Reactions: Informative 1


----------



## beloved7 (Aug 21, 2022)

Though he obviously wasn’t, his reasoning sounds strikingly similar to that of those who hold to the normative principle of worship. God commands us to baptize, and Scripture is not silent on this issue of mode, ergo it is not a matter of Christian liberty. I would respectfully submit that it is absolutely a matter to divide over, as it pertains to transgression.


----------



## Northern Crofter (Aug 21, 2022)

Taylor said:


> One can safely grant not only that originally _baptizō _means to immerse


Is it not correct that _baptizō _has a more general meaning: "placed under"? This has always been my understanding and makes passages such as I Corinthians 10:1–2 more meaningful. "Baptism" (why do we continue to transliterate rather than translate this word in our English texts?) is not always a "placing under" water. Isn't the full meaning of I Corinthians 11 really the understanding of being "placed under" the blessings and warnings of the covenant? If _baptizō _really means being immersed under water or placed under water, isn't it redundant in texts such as Matthew 3:11/Mark 1:8/Luke 3:16/John 1:26 to state "baptized with water"? Is not the use of _baptizō _in passages such as John 1:33/Acts 1:5/Acts 11:16 better understood as a "placing under"/"being placed under" something rather than being "immersed" - in this case being placed under the power and authority of the Holy Ghost? It also seems clear that sometimes _baptizō _does mean "immersed," but it also seems that this is not always the case.


----------

[Problem to work on]:
Please copy out the forum excerpt on baptism above, word for word and in full.

[Data provided]:

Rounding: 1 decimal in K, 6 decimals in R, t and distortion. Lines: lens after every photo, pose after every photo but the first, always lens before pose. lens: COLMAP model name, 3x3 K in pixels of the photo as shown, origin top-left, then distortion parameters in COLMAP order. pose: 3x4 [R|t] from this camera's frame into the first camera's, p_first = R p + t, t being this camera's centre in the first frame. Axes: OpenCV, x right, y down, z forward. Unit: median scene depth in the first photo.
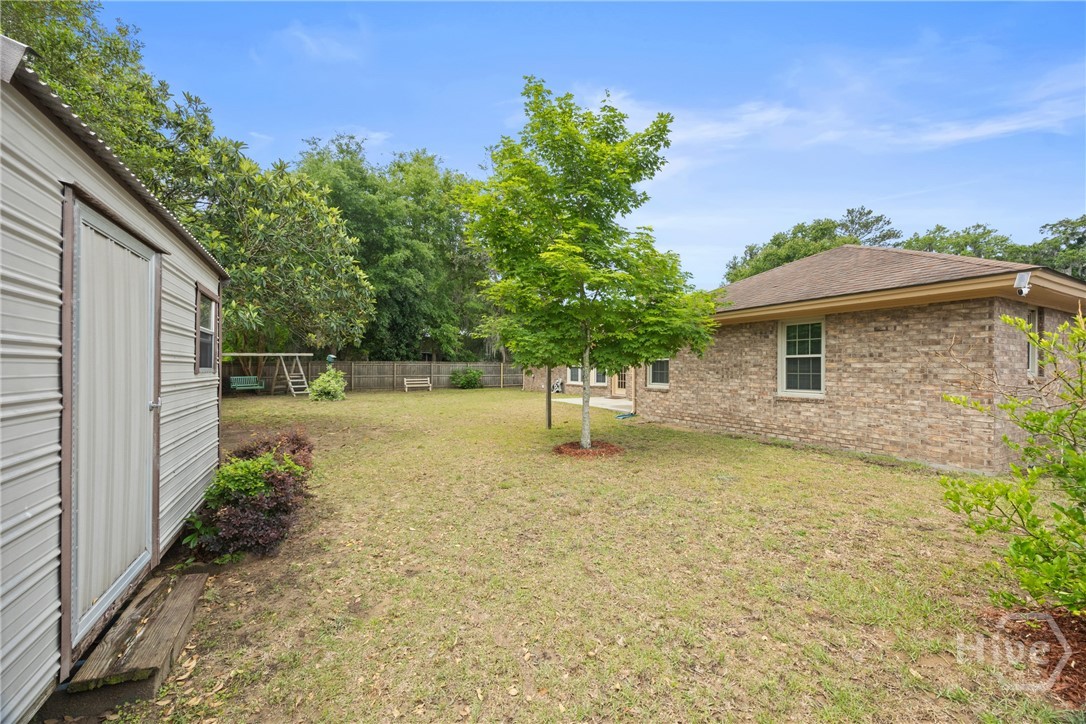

[Output for this task]:
Reactions: Informative 1


----------



## beloved7 (Aug 21, 2022)

Though he obviously wasn’t, his reasoning sounds strikingly similar to that of those who hold to the normative principle of worship. God commands us to baptize, and Scripture is not silent on this issue of mode, ergo it is not a matter of Christian liberty. I would respectfully submit that it is absolutely a matter to divide over, as it pertains to transgression.


----------



## Northern Crofter (Aug 21, 2022)

Taylor said:


> One can safely grant not only that originally _baptizō _means to immerse


Is it not correct that _baptizō _has a more general meaning: "placed under"? This has always been my understanding and makes passages such as I Corinthians 10:1–2 more meaningful. "Baptism" (why do we continue to transliterate rather than translate this word in our English texts?) is not always a "placing under" water. Isn't the full meaning of I Corinthians 11 really the understanding of being "placed under" the blessings and warnings of the covenant? If _baptizō _really means being immersed under water or placed under water, isn't it redundant in texts such as Matthew 3:11/Mark 1:8/Luke 3:16/John 1:26 to state "baptized with water"? Is not the use of _baptizō _in passages such as John 1:33/Acts 1:5/Acts 11:16 better understood as a "placing under"/"being placed under" something rather than being "immersed" - in this case being placed under the power and authority of the Holy Ghost? It also seems clear that sometimes _baptizō _does mean "immersed," but it also seems that this is not always the case.


----------